Justice Department opens cold-case investigation into 1921 Tulsa race massacre

More than 100 years later, the federal government is opening an investigation into a white mob’s destruction of a bustling Black neighborhood and the massacre of dozens of people in Tulsa, Oklahoma.

The Department of Justice is reviewing the attack under the Emmett Till Unsolved Civil Rights Crime Act, which empowers the federal government to reopen civil rights-related cold cases, named after the Black teenager who was abducted and lynched by two white men in Mississippi in 1955.

The probe comes roughly four months after Oklahoma’s highest court rejected a decades-in-the-making lawsuit filed by the racist massacre’s two remaining survivors who have demanded justice in its ongoing aftermath. No one was ever charged with a crime for the two-day attack within the decades that followed.

“We acknowledge descendants of the survivors, and the victims continue to bear the trauma of this act of racial terrorism,” Assistant Attorney General Kristen Clarke said on Monday.

Federal investigators do not expect to criminally prosecute any living perpetrators, but the Justice Department will be “examining available documents, witness accounts, scholarly and historical research and other information on the massacre” for a report “analyzing the massacre in light of both modern and then-existing civil rights law,” according to Clark.

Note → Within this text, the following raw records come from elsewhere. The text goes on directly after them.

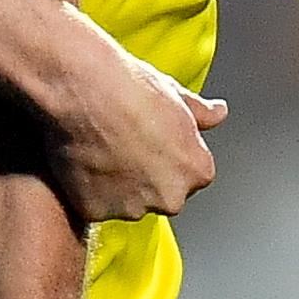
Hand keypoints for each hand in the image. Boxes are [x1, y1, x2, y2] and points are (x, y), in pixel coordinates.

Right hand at [41, 33, 224, 223]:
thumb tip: (218, 113)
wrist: (83, 89)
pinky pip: (91, 206)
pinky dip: (85, 191)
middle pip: (159, 194)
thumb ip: (201, 114)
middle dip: (142, 176)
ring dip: (114, 186)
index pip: (188, 173)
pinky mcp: (94, 211)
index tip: (148, 139)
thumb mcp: (175, 93)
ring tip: (97, 149)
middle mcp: (170, 197)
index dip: (166, 154)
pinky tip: (79, 161)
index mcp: (196, 170)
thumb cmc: (129, 87)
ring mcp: (132, 207)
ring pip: (124, 203)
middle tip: (121, 143)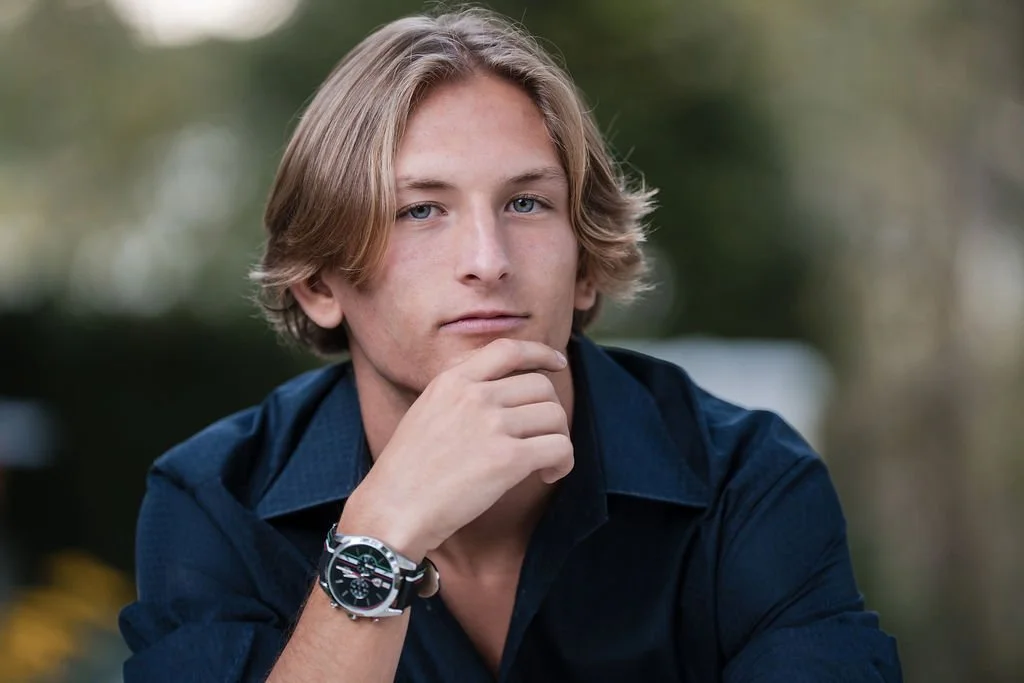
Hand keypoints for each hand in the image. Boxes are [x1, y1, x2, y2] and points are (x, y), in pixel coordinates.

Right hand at [340, 338, 573, 559]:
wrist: (394, 509)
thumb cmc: (407, 472)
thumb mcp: (426, 411)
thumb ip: (460, 395)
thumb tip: (502, 394)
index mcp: (452, 380)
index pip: (509, 349)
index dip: (541, 353)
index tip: (558, 363)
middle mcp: (474, 395)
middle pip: (541, 386)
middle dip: (551, 412)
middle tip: (544, 437)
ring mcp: (492, 425)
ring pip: (555, 416)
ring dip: (559, 439)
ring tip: (545, 462)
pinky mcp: (507, 459)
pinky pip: (559, 448)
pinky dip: (562, 462)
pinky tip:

That report is expected by the end of the year.

On May 31, 1921, in Tulsa’s thriving “Black Wall Street” of Greenwood, an armed white mob deputized by law enforcement fired indiscriminately on Black Americans in the street.

According to witness accounts and limited news coverage of the attack, planes dropped flaming turpentine-soaked rags and dynamite, and the bodies of Black victims were thrown into the Arkansas River or into mass graves. Survivors were rounded up at gunpoint and detained in internment camps.

The mob torched and looted homes and businesses, including restaurants, hotels, theaters and a newspaper’s office. A truck mounted with a machine gun fired on Mount Zion Baptist Church before it was burned to the ground.

A lawsuit from Lessie Benningfield Randle, 109, and Viola Ford Fletcher, 110 – who were small children during the attack – continued even after the death of Fletcher’s brother, Hughes Van Ellis, who was also a plaintiff before dying at age 102 last year.

“It only took 103 years, but this is a joyous occasion, a momentous day, an amazing opportunity for us to make sure that what happened here in Tulsa is understood for what it was: the largest crime scene in the history of this country,” attorney Damario Solomon-Simmons said from Tulsa on Monday.

“The dead cannot cry out for justice,” added Tiffany Crutcher, a descendant of massacre survivors. “It is our duty, as the living, to do so for them.”